I guess Luke the Apostle must have stolen it from him, then.

"The principle of Buddhism is not “every man for himself”!
-A Fish Called Wanda

Oh and by the way, “capitalism” doesn’t seem to have “worked out well” for a lot of people either. Although I suppose the main difference is that a capitalist system lets people believe in the fiction that they live in a pure meritocracy where everyone is at the exact station they deserve.

The fact of the matter is that in any society, there will always be people who cannot contribute enough economically to match what they need to survive. Even if there were some way to ensure that everyone receive whatever resources and training they might need to maximize their contribution.

The capitalist society we have created in the United States seems very one sided. Companies are very capitalist when it comes to profits but are quick to socialize risk and other costs.

A lot of conservatives look at anyone a micrometer to their left and freak out, screaming SOCIALIST! and COMMUNIST!

If Jesus Christ walked the Earth today he’d be condemned as a socialist by a lot of people. Among other things they don’t like. And a threat. Sort of like the first time around…

Nobody Wants To Work Anymore

“You people need to stop finding better paying jobs and come back to where I eat!”

Also him: “What do I do for work?
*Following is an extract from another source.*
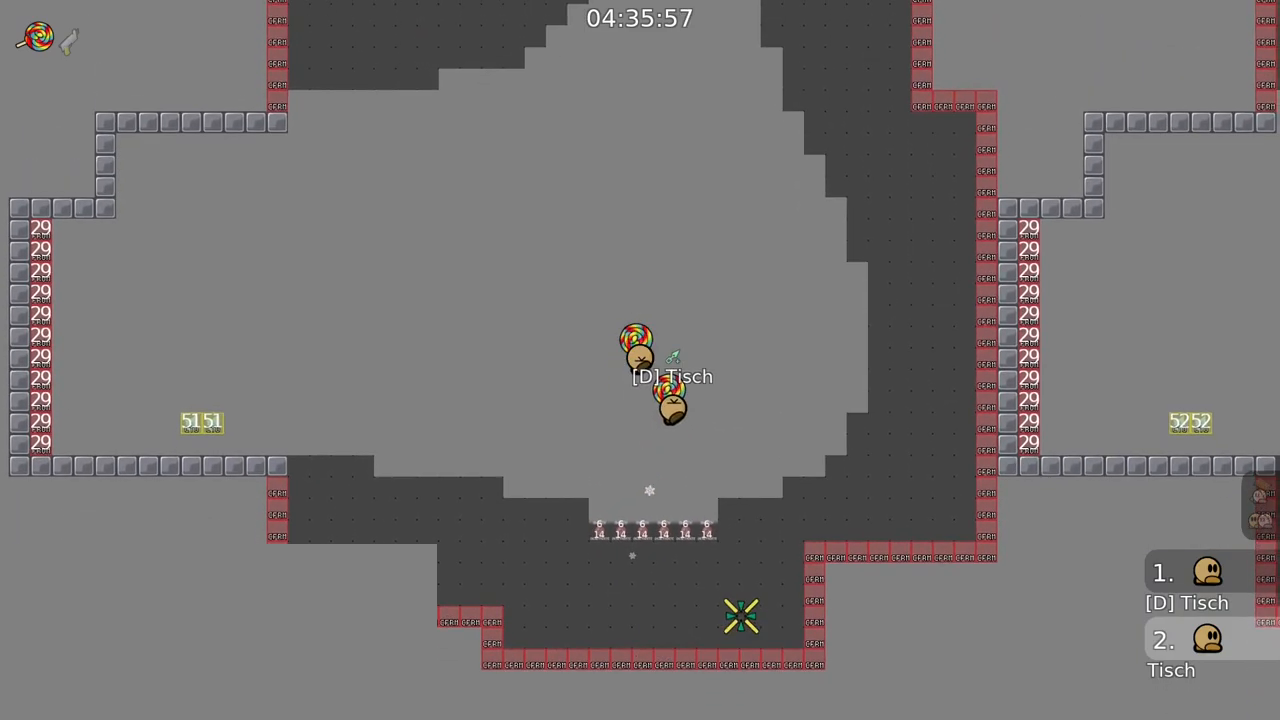
{"keys": [], "mouse": ["right"], "events": [[450, "d", "up"], [450, "mouse_right", "down"]]}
I took an early retirement.”

(probably from a fast food job lol)

From each according to his ability, to each according to his needs - Wikipedia

Do you agree with his quoted statement?

Is that Poe’s law in action? Or has it rather to do with this attitude?

A safety net is not socialism! It’s social decency! (I think I know how you mean that, no personal criticism meant. But your country and mine are very different indeed)

No, I don’t think so. I believe in doing my part to help others and not being gluttonous myself. Is that the same thing?

Yes, I do.

In other words, in some post-scarcity society where all material needs are abundantly supplied by the overflow of exponentially increasing productivity, and people are free to concentrate on working for the sheer enjoyment of interesting work, rather than for the sake of earning a living.

That’s when Marx thinks it will be practicable to allocate society’s goods “from each according to his ability, to each according to his needs.”

Hell, according to this quote, even Marx wasn’t a Marxist in the sense that conservatives typically define Marxism. Conservatives think that Marxism means that everybody’s supposed to go full abdication-of-individual-property rights today. But we’re still very far from Marx’s criterion of successfully implementing a true post-scarcity society where everybody can just take what they need from the overwhelming productivity abundance, like ordering from a replicator on Star Trek.

Was Angola a post-scarcity society when they adopted a Marxist government in 1975?

Perhaps in your haste you missed this part of the post you quoted:

No, and nobody’s saying that Angola’s version of Marxist political ideology worked out well for them. What numerous posters are trying to explain to you here is that the principle expressed by “From each according to his ability, to each according to his needs” is an abstract goal for post-scarcity societies that even Marx himself didn’t think was practically applicable to modern economies as we know them.

So when people say, as Biotop said, that “in an ideal world people contribute what they are able and take only what they need”, they are not thereby expressing support for an Angola-style “Marxist” system of governance. Even Marx himself wasn’t advocating that.

So your obstinate futile attempts to play “gotcha” with this particular sentiment are nothing but a headdesking waste of everybody’s time.

Amazing how in America if you want to incentivize the rich, you need to give them money, but if you want to incentivize the poor, you must take it away.